CPPFLAGS="-I/rrd/header/usr/local/rrdtool/include/rrd.h "
LDFLAGS="-L/rrd/library/usr/local/rrdtool/lib/librrd.a " --with-gmetad
Your_prompt>make
Your_prompt>make install

为了保证在开始时启动,需要将gmetad.init文件拷贝到 /etc/rc.d/init.d/
Your_prompt> cd ganglia-3.0.1/gmetad
Your_prompt> cp gmetad.init /etc/rc.d/init.d/gmetad

将配置文件拷贝到/etc目录下
Your_prompt> cp gmetad.conf /etc/gmetad.conf
Add GMETAD to the list of programs at startup
Your_prompt> chkconfig --add gmetad
Your_prompt> chkconfig --list gmetad
GMETAD 0ff 1ff 2n 3n 4n 5n 6ff

启动gmetad
Your_prompt>/etc/rc.d/init.d/gmetad start
Starting GANGLIA gmetad: [ OK ]
Your_prompt>telnet localhost 8651 | grep “hostname”
就可以得到监控的各个主机的状态。

gmetad.conf的配置
# data_source "another source" 1.3.4.7:8655 1.3.4.8
data_source "SERVER" 10 node1 node2
data_source是最重要的参量,在GMOND的Cluser name配置必须与data_source的相同,这个参量被设置为群的名字,被监测以便能监测那群状态。
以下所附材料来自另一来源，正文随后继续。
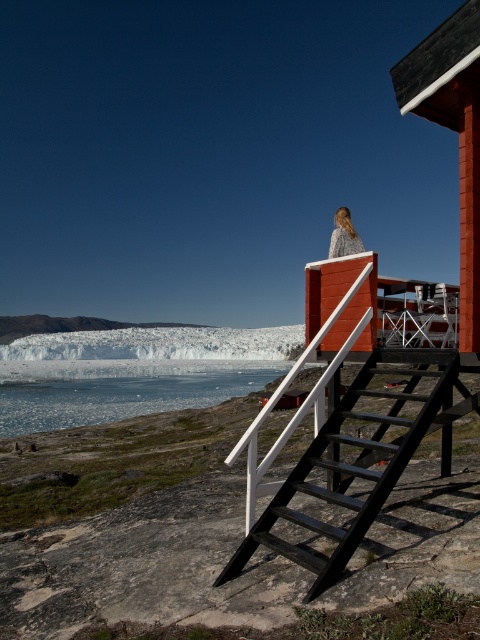
Question: Which is nearer to the smooth wood cabin at upper right?

Choices:
 (A) white ice at lower left
 (B) translucent ice at lower center

Answer: (B)

Question: Considering the relative positions of white ice at lower left and blonde hair at upper center in the image provided, where is white ice at lower left located with respect to blonde hair at upper center?

Choices:
 (A) above
 (B) below

Answer: (B)

Question: Does smooth wood cabin at upper right appear on the left side of white ice at lower left?

Choices:
 (A) yes
 (B) no

Answer: (B)

Question: Which object is farther from the camera taking this photo?

Choices:
 (A) smooth wood cabin at upper right
 (B) white ice at lower left

Answer: (B)

Question: Among these objects, which one is nearest to the camera?

Choices:
 (A) black wood stairs at upper center
 (B) smooth wood cabin at upper right

Answer: (A)

Question: Is black wood stairs at upper center to the left of white ice at lower left from the viewer's perspective?

Choices:
 (A) yes
 (B) no

Answer: (B)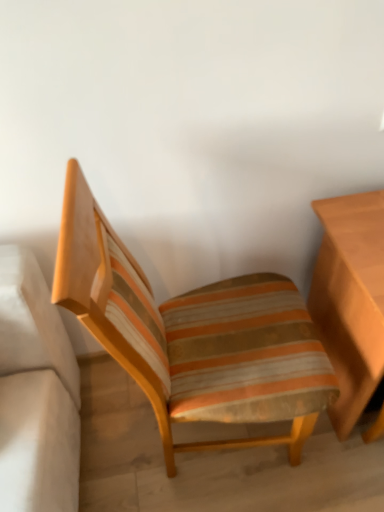
Question: Based on their sizes in the image, would you say light brown wooden table at right is bigger or smaller than striped fabric chair at center?

Choices:
 (A) small
 (B) big

Answer: (A)

Question: Is light brown wooden table at right taller or shorter than striped fabric chair at center?

Choices:
 (A) short
 (B) tall

Answer: (A)

Question: In terms of width, does light brown wooden table at right look wider or thinner when compared to striped fabric chair at center?

Choices:
 (A) wide
 (B) thin

Answer: (B)

Question: From their relative heights in the image, would you say striped fabric chair at center is taller or shorter than light brown wooden table at right?

Choices:
 (A) tall
 (B) short

Answer: (A)

Question: Based on their sizes in the image, would you say striped fabric chair at center is bigger or smaller than light brown wooden table at right?

Choices:
 (A) big
 (B) small

Answer: (A)

Question: Is striped fabric chair at center inside or outside of light brown wooden table at right?

Choices:
 (A) inside
 (B) outside

Answer: (B)

Question: Is point (216, 382) positioned closer to the camera than point (327, 279)?

Choices:
 (A) closer
 (B) farther

Answer: (A)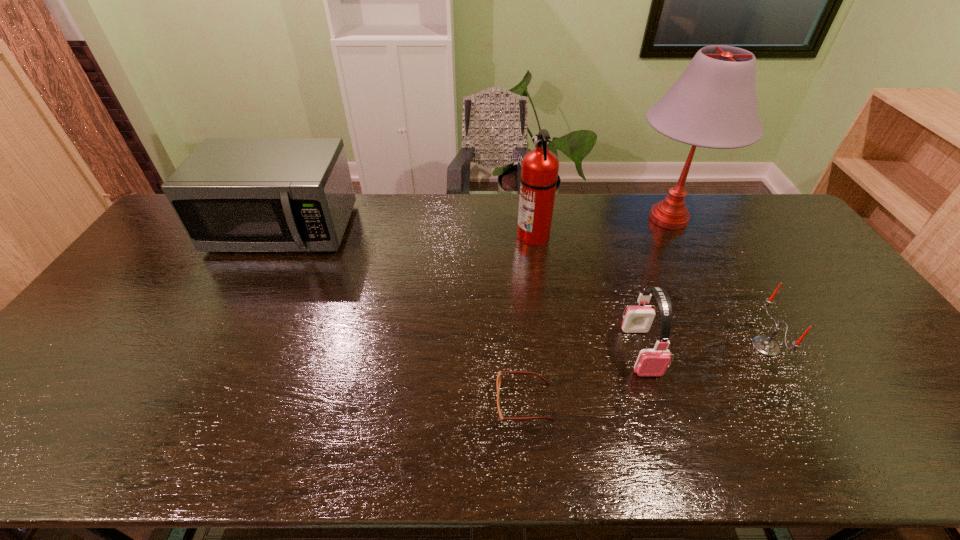
Find the location of a particular element. The height and width of the screenshot is (540, 960). vacant area at the right edge of the desktop is located at coordinates (772, 235).

Locate an element on the screen. The image size is (960, 540). free space at the near right corner of the desktop is located at coordinates (959, 461).

Locate an element on the screen. free space between the earphone and the second tallest object is located at coordinates (587, 293).

Find the location of a particular element. The height and width of the screenshot is (540, 960). free space between the table lamp and the nearest object is located at coordinates (596, 310).

Find the location of `free space between the tallest object and the spectacles`. free space between the tallest object and the spectacles is located at coordinates (596, 310).

The width and height of the screenshot is (960, 540). I want to click on vacant space in between the fourth shortest object and the earphone, so 462,290.

Where is `vacant space that's between the fifth shortest object and the table lamp`? This screenshot has width=960, height=540. vacant space that's between the fifth shortest object and the table lamp is located at coordinates (601, 227).

You are a GUI agent. You are given a task and a screenshot of the screen. Output one action in this format:
    pyautogui.click(x=<x>, y=<y>)
    Task: Click on the unoccupied area between the table lamp and the fifth tallest object
    The image size is (960, 540).
    Given the screenshot: What is the action you would take?
    pyautogui.click(x=717, y=282)

I want to click on unoccupied area between the tallest object and the candle, so click(x=717, y=282).

Locate an element on the screen. The image size is (960, 540). unoccupied position between the tallest object and the leftmost object is located at coordinates (476, 224).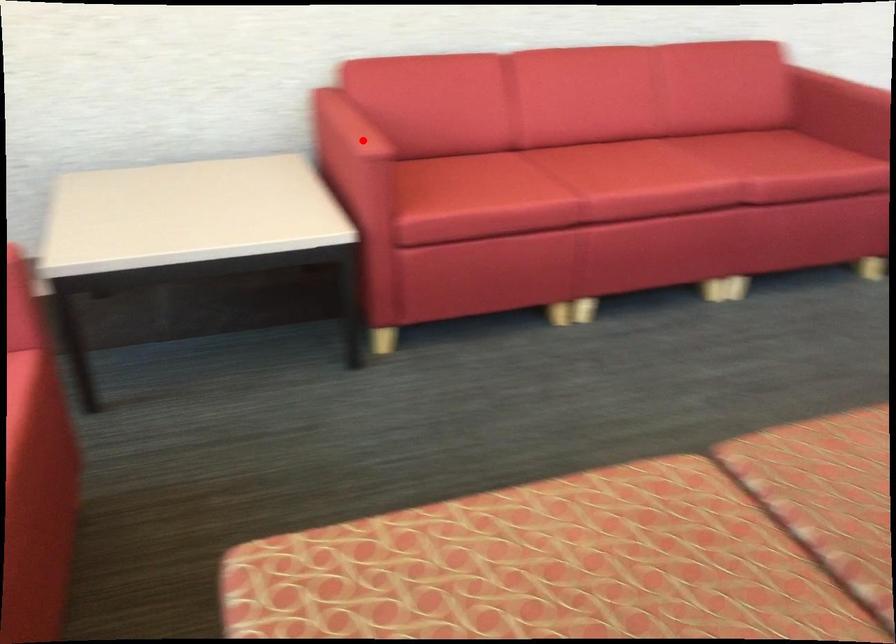
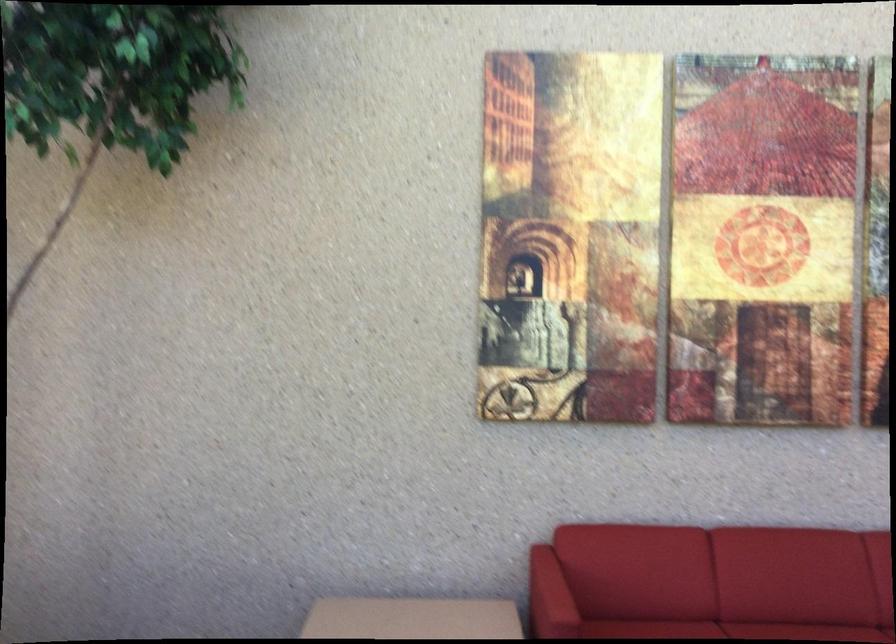
The point at the highlighted location is marked in the first image. Where is the corresponding point in the second image?

(549, 597)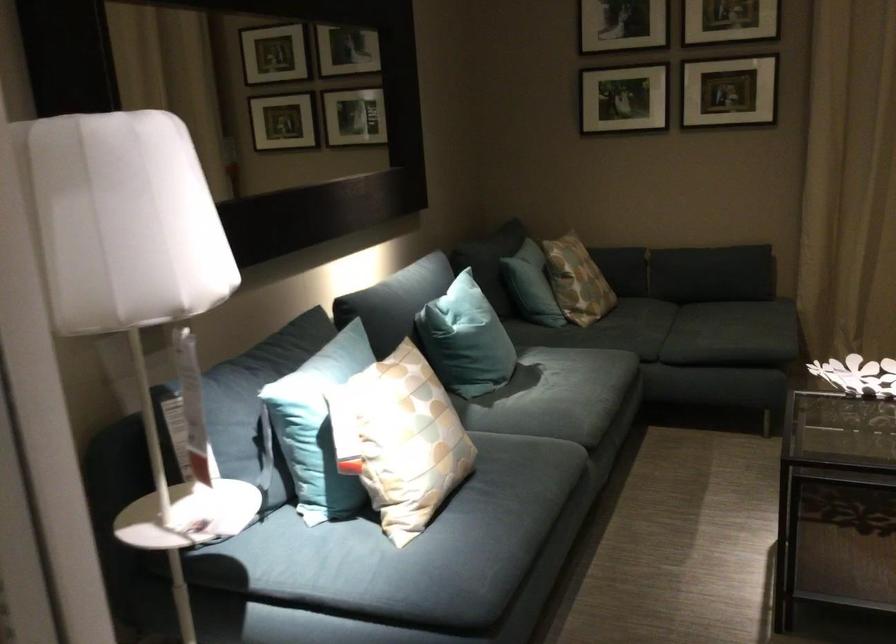
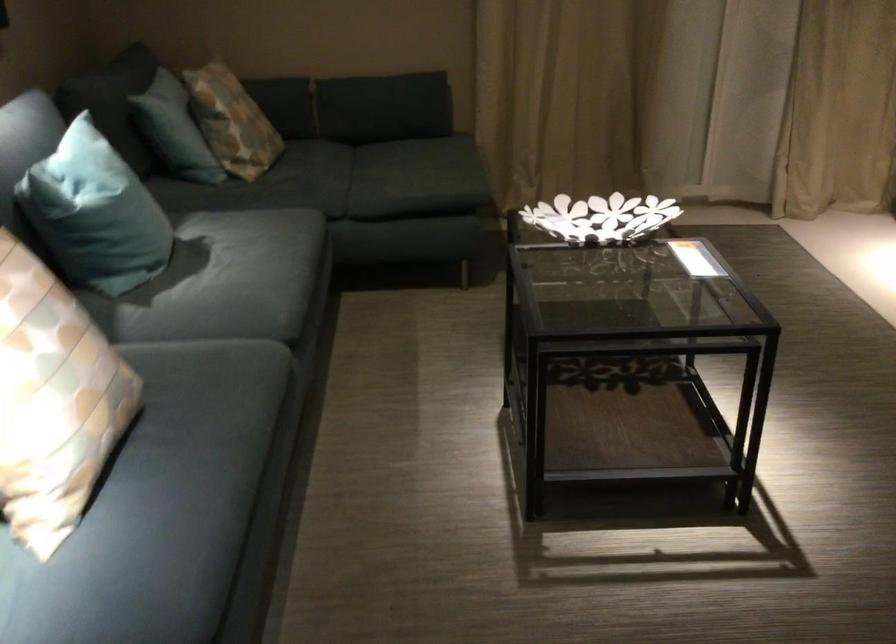
Locate, in the second image, the point that corresponds to point (530, 275) in the first image.

(174, 129)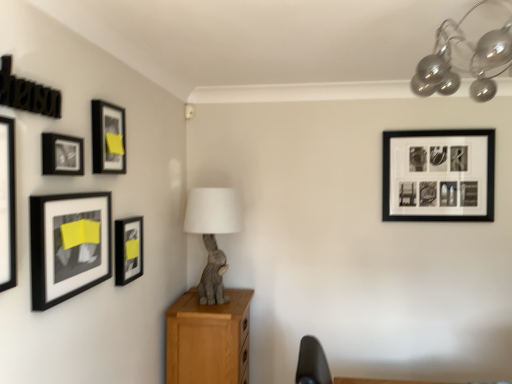
Question: In terms of height, does matte black picture frame at upper left, the 2th picture frame when ordered from left to right, look taller or shorter compared to black matte picture frame at upper right, positioned as the sixth picture frame in front-to-back order?

Choices:
 (A) tall
 (B) short

Answer: (B)

Question: Considering their positions, is matte black picture frame at upper left, which appears as the 5th picture frame when viewed from the right, located in front of or behind black matte picture frame at upper right, positioned as the 1th picture frame in right-to-left order?

Choices:
 (A) behind
 (B) front

Answer: (B)

Question: Estimate the real-world distances between objects in this image. Which object is closer to the matte black picture frame at left, arranged as the fifth picture frame when viewed from the back?

Choices:
 (A) matte black picture frame at upper left, which ranks as the third picture frame in right-to-left order
 (B) wooden cabinet at center
 (C) matte black picture frame at upper left, which is the 4th picture frame in back-to-front order
 (D) black matte picture frame at upper right, marked as the first picture frame in a back-to-front arrangement
 (E) metallic glass chandelier at upper right

Answer: (C)

Question: Which object is positioned closest to the black matte picture frame at upper right, positioned as the sixth picture frame in front-to-back order?

Choices:
 (A) matte black picture frame at left, marked as the 6th picture frame in a back-to-front arrangement
 (B) matte black picture frame at left, the fourth picture frame in the right-to-left sequence
 (C) matte black picture frame at left, acting as the 2th picture frame starting from the right
 (D) metallic glass chandelier at upper right
 (E) gray fabric rabbit at center

Answer: (D)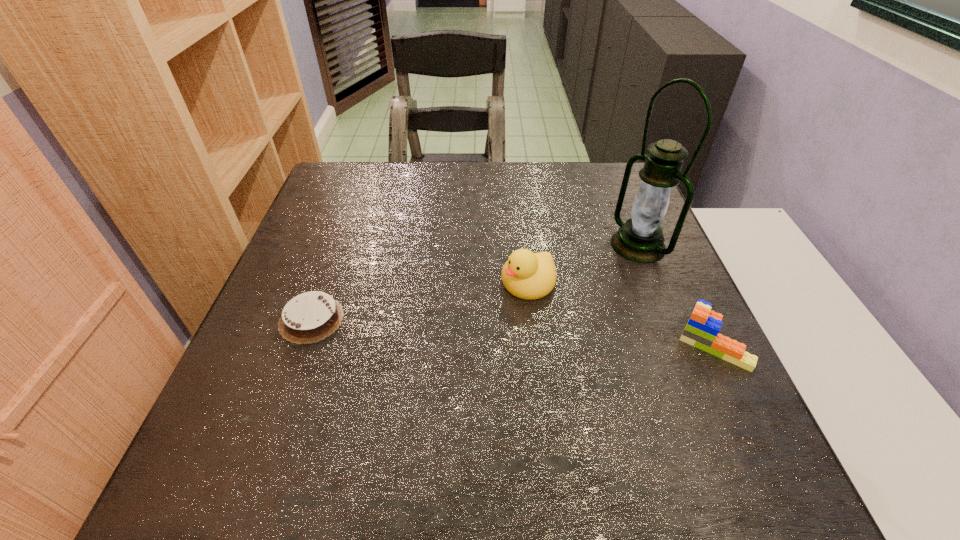
Where is `free space on the desktop that is between the chocolate cake and the third tallest object and is positioned on the side where the tallest object emits light`? free space on the desktop that is between the chocolate cake and the third tallest object and is positioned on the side where the tallest object emits light is located at coordinates (483, 329).

I want to click on vacant space on the desktop that is between the shortest object and the Lego and is positioned on the face of the third object from right to left, so pos(456,327).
如果有二个或更多监测对象,当有一对象不能被监测,将读取data_source 配置的下一个对象

client端安装和配置

Your_prompt>tar –zxvf ganglia-3.0.1.tar.gz
Your_prompt>cd ganglia-3.0.1
Your_prompt>./configure
Your_prompt>make
Your_prompt>make install
Your_prompt>cd gmond
Your_prompt>gmond –t > /etc/gmond.conf
Your_prompt>cp gmond.init /etc/rc.d/init.d/gmond
Your_prompt> chkconfig --add gmond
Your_prompt> chkconfig --list gmond
gmond 0ff 1ff 2n 3:on 4:on 5:on 6:off
Your_prompt>/etc/rc.d/init.d/gmond start
Starting GANGLIA gmond: [ OK ]
Your_prompt>telnet localhost 8649 就可以获取机群内运行gmond的主机的信息

配置gmond.conf

vi /etc/gmond.conf
globals {
setuid = no
user = nobody
cleanup_threshold = 300 /*secs */
}
修改为
setuid = yes
user = scett #本机用户名

cluster {
name = "unspecified" #Cluser name
}
修改监控组名称
name = “SERVER”
配置完成后重新启动gmond.

安装php4.40

tar zxvf php-4.4.0.tar.gz
cd php-4.4.0
./configure --prefix=/usr/local/php --with-config-filepath=/usr/local/php --with-apxs2=/usr/local/httpd/bin/apxs --with-openssl=/usr/local/ssl
--with-mysql=/usr/local/mysql
make
make install

修改apache配置文件
Vi /etc/httpd/conf/httpd.conf

LoadModule php4_module    extramodules/libphp4.so
AddModule mod_php4.c
   AddType  application/x-httpd-php         .php .php4 .php3 .phtml
AddType  application/x-httpd-php-source  .phps

安装 php web frontend

rpm -Uvh ganglia-web-3.0.0-1.i386.rpm

最终通过 http://server/ganglia 访问页面如下



作者: 5iwww   发布时间: 2007-02-07

LZ的服务器上没有能反向解析出其他服务器的名字,所以图上显示的都是IP

作者: straw   发布时间: 2007-02-07

ganglia还可以分组,是很不错的可视化集群监控。
当初做运维的时候就想做一个这样的系统,但是没做完就离开了。
现在用ganglia管理100多台机器,用起来很方便。
能再吸取一些cacti在图的缩放上面的精华,就无人能敌了。

作者: sinofool   发布时间: 2007-02-08

有一点没看明白,你要监控的集群IP什么的都是在哪里写的啊?还有就是不用开SNMP的么?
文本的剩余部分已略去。